Exceptional strength and ductility in heterogeneous multi-gradient TiAl alloys through additive manufacturing

Abstract

Heterogeneous alloy designs have come to the forefront of material science due to their potential in achieving a superior combination of strength and ductility. To harness this potential, we proposed a structural strategy for the fabrication of a novel heterogeneous multi-gradient α-TiAl alloy through in-situ modulation of aluminium concentration during the additive manufacturing process. Compared with homogeneous Ti (with yield strength (σ_y) of 440 MPa and elongation to fracture (ε_f) of 37.6 %) and homogeneous Ti-10Al [at%] (σ_y ∼910 MPa, ε_f ∼6.1 %) fabricated using the same methodology, this heterogeneous multi-gradient α-TiAl alloy achieved a significant improvement in yield strength (σ_y ∼760 MPa) but with only a minor reduction in ductility (ε_f ∼33.4 %).
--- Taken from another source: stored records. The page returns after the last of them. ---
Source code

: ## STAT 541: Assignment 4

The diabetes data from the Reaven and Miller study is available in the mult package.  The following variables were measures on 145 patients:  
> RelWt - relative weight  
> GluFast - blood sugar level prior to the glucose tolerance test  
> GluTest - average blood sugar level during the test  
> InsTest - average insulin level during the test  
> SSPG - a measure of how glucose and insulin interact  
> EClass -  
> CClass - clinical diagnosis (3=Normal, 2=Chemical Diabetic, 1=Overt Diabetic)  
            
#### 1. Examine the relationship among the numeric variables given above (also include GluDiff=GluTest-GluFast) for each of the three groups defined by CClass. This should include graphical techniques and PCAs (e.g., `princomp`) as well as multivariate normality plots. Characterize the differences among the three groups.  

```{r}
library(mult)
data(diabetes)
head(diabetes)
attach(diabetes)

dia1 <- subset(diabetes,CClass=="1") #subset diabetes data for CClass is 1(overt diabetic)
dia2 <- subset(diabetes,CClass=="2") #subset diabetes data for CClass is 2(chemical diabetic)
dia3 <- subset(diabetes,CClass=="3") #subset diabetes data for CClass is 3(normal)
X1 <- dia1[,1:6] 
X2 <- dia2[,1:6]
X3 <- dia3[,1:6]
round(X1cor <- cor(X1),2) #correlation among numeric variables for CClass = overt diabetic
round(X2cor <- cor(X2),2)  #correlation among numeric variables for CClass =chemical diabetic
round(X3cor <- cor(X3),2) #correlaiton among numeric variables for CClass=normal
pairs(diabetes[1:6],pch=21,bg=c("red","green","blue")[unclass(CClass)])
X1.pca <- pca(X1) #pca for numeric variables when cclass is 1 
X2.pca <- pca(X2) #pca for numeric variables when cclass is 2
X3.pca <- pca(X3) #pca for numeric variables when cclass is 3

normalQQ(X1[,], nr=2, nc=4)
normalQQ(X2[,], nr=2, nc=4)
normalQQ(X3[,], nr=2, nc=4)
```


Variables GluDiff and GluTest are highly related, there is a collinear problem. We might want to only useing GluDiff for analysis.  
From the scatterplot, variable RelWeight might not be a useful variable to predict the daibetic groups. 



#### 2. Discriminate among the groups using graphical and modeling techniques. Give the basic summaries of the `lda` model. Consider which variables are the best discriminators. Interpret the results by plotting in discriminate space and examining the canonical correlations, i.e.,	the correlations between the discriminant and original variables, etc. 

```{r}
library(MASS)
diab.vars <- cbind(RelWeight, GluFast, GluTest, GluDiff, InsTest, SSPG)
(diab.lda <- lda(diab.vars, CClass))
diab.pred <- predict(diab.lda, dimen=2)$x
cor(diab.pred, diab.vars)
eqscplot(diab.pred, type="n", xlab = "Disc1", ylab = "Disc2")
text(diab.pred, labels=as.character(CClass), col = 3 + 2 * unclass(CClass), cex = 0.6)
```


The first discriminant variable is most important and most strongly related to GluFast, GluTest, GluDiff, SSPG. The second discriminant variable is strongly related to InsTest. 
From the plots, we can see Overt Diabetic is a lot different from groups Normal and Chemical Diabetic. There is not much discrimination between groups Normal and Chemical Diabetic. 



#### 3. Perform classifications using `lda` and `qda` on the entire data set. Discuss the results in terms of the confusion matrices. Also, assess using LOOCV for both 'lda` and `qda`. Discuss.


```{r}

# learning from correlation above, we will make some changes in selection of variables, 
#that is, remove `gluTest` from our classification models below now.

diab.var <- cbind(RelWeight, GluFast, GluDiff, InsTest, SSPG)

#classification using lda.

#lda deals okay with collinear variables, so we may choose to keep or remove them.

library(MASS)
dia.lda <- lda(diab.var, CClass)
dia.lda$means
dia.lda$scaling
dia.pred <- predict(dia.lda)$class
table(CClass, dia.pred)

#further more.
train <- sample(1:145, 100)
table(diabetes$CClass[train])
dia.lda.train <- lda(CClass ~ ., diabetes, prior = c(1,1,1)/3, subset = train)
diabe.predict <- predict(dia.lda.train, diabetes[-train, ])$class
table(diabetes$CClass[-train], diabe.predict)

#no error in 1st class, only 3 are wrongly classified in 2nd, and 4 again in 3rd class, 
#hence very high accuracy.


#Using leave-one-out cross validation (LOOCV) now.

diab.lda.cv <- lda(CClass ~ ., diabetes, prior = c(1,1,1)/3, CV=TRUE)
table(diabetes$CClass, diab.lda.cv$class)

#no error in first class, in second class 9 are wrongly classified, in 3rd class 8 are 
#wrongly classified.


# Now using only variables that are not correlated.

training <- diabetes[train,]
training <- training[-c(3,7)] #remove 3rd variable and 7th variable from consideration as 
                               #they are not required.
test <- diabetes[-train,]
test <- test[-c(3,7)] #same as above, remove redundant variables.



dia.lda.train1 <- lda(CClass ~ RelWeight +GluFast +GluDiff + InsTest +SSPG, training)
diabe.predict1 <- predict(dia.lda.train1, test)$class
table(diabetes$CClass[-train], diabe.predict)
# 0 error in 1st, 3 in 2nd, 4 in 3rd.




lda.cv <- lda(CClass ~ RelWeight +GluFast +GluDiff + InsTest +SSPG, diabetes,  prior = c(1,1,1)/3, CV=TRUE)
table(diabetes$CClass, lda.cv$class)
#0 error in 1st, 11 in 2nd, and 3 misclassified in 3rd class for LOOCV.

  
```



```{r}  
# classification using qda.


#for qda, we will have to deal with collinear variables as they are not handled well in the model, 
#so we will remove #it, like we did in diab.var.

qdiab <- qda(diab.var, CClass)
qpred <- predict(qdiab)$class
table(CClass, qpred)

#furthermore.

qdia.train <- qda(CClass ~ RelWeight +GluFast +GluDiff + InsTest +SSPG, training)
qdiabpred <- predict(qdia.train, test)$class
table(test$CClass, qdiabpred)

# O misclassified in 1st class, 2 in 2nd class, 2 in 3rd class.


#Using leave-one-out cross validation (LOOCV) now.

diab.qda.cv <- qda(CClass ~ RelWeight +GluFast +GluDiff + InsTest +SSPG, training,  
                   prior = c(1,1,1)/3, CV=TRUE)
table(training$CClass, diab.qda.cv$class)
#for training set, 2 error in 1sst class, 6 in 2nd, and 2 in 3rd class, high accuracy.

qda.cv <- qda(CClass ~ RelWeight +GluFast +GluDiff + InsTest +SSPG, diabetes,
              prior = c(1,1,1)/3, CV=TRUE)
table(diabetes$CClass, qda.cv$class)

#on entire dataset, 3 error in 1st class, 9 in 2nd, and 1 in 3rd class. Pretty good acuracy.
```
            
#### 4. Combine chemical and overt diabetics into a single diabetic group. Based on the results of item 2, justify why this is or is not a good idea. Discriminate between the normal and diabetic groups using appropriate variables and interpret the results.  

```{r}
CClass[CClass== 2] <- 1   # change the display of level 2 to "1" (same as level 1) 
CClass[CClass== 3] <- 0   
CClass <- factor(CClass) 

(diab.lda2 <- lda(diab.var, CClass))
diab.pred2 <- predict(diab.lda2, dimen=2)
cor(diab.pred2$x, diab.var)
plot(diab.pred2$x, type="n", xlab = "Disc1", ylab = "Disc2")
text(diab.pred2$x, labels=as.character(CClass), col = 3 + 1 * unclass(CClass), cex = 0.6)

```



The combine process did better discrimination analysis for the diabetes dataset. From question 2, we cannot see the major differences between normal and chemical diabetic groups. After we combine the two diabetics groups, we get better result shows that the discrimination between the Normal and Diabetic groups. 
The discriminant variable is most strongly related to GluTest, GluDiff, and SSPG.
Comprehensive experimental characterizations were carried out to probe the underlying mechanisms. The findings elucidate that the diffusion of aluminium in different printed layers promoted the formation of an innovative heterogeneous multi-gradient structure, engendering a synergy of multi-gradient strains that contribute to an exceptional combination of strength and ductility. These findings not only furnish an efficacious avenue for substantially augmenting the mechanical properties of α-Ti alloys but also applicable broadly in other alloy systems. The novel implementation of heterostructrure design could potentially overcome the enduring challenge of reconciling the trade-off between strength and ductility.